Reproduce each of the following lines exactly, keeping their order and making no changes.
─── Dataset ───
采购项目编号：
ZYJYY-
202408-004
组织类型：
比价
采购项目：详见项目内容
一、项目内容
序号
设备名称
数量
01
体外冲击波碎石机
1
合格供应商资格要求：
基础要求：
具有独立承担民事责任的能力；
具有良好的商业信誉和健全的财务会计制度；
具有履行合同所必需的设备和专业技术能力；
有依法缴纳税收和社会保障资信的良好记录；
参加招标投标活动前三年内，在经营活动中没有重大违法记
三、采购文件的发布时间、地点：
───
_Written solution_
采购项目编号：
ZYJYY-
202408-004
组织类型：
比价
采购项目：详见项目内容
一、项目内容
序号
设备名称
数量
01
体外冲击波碎石机
1
合格供应商资格要求：
基础要求：
具有独立承担民事责任的能力；
具有良好的商业信誉和健全的财务会计制度；
具有履行合同所必需的设备和专业技术能力；
有依法缴纳税收和社会保障资信的良好记录；
参加招标投标活动前三年内，在经营活动中没有重大违法记
三、采购文件的发布时间、地点：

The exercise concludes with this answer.